_WORK INSTRUCTION:_ Please output each entry exactly as it appears.

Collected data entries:
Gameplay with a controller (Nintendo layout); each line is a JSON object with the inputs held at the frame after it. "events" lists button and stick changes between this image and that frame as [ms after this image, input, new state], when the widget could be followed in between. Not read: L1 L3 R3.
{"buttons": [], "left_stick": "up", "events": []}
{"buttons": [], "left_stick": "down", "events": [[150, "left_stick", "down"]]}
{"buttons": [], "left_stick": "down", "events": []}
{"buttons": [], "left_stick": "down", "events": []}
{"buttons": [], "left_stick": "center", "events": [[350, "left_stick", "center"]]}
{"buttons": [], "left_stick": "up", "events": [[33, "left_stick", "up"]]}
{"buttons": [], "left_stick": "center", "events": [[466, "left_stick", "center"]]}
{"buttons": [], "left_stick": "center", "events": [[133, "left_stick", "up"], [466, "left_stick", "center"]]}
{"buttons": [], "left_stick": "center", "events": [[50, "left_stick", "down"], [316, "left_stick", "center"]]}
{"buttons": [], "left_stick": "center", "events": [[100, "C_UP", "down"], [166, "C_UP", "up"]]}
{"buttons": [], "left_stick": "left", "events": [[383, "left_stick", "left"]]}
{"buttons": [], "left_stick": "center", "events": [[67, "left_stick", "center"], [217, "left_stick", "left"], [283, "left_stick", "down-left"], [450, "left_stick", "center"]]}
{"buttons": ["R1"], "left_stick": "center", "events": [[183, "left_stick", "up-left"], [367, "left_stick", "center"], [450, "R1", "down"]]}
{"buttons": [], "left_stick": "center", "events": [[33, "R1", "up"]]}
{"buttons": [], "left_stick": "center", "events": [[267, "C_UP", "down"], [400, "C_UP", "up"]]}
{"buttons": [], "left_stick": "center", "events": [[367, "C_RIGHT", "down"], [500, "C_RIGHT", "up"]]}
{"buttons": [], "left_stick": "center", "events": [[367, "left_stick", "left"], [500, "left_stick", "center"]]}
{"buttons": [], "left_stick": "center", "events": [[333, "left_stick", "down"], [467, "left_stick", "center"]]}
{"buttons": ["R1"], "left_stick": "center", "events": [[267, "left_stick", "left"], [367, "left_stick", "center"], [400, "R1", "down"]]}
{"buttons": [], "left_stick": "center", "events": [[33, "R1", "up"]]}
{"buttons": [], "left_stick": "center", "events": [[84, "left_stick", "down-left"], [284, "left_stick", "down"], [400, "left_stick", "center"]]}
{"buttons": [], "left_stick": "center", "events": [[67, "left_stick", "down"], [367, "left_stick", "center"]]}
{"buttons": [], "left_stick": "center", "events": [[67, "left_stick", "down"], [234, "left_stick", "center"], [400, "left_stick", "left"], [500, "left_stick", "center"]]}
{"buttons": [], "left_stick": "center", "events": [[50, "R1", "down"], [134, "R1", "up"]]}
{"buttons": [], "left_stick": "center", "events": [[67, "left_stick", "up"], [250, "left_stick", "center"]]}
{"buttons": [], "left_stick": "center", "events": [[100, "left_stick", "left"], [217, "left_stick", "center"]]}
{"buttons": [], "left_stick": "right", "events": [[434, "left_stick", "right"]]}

_YOUR RESPONSE:_
Gameplay with a controller (Nintendo layout); each line is a JSON object with the inputs held at the frame after it. "events" lists button and stick changes between this image and that frame as [ms after this image, input, new state], when the widget could be followed in between. Not read: L1 L3 R3.
{"buttons": [], "left_stick": "up", "events": []}
{"buttons": [], "left_stick": "down", "events": [[150, "left_stick", "down"]]}
{"buttons": [], "left_stick": "down", "events": []}
{"buttons": [], "left_stick": "down", "events": []}
{"buttons": [], "left_stick": "center", "events": [[350, "left_stick", "center"]]}
{"buttons": [], "left_stick": "up", "events": [[33, "left_stick", "up"]]}
{"buttons": [], "left_stick": "center", "events": [[466, "left_stick", "center"]]}
{"buttons": [], "left_stick": "center", "events": [[133, "left_stick", "up"], [466, "left_stick", "center"]]}
{"buttons": [], "left_stick": "center", "events": [[50, "left_stick", "down"], [316, "left_stick", "center"]]}
{"buttons": [], "left_stick": "center", "events": [[100, "C_UP", "down"], [166, "C_UP", "up"]]}
{"buttons": [], "left_stick": "left", "events": [[383, "left_stick", "left"]]}
{"buttons": [], "left_stick": "center", "events": [[67, "left_stick", "center"], [217, "left_stick", "left"], [283, "left_stick", "down-left"], [450, "left_stick", "center"]]}
{"buttons": ["R1"], "left_stick": "center", "events": [[183, "left_stick", "up-left"], [367, "left_stick", "center"], [450, "R1", "down"]]}
{"buttons": [], "left_stick": "center", "events": [[33, "R1", "up"]]}
{"buttons": [], "left_stick": "center", "events": [[267, "C_UP", "down"], [400, "C_UP", "up"]]}
{"buttons": [], "left_stick": "center", "events": [[367, "C_RIGHT", "down"], [500, "C_RIGHT", "up"]]}
{"buttons": [], "left_stick": "center", "events": [[367, "left_stick", "left"], [500, "left_stick", "center"]]}
{"buttons": [], "left_stick": "center", "events": [[333, "left_stick", "down"], [467, "left_stick", "center"]]}
{"buttons": ["R1"], "left_stick": "center", "events": [[267, "left_stick", "left"], [367, "left_stick", "center"], [400, "R1", "down"]]}
{"buttons": [], "left_stick": "center", "events": [[33, "R1", "up"]]}
{"buttons": [], "left_stick": "center", "events": [[84, "left_stick", "down-left"], [284, "left_stick", "down"], [400, "left_stick", "center"]]}
{"buttons": [], "left_stick": "center", "events": [[67, "left_stick", "down"], [367, "left_stick", "center"]]}
{"buttons": [], "left_stick": "center", "events": [[67, "left_stick", "down"], [234, "left_stick", "center"], [400, "left_stick", "left"], [500, "left_stick", "center"]]}
{"buttons": [], "left_stick": "center", "events": [[50, "R1", "down"], [134, "R1", "up"]]}
{"buttons": [], "left_stick": "center", "events": [[67, "left_stick", "up"], [250, "left_stick", "center"]]}
{"buttons": [], "left_stick": "center", "events": [[100, "left_stick", "left"], [217, "left_stick", "center"]]}
{"buttons": [], "left_stick": "right", "events": [[434, "left_stick", "right"]]}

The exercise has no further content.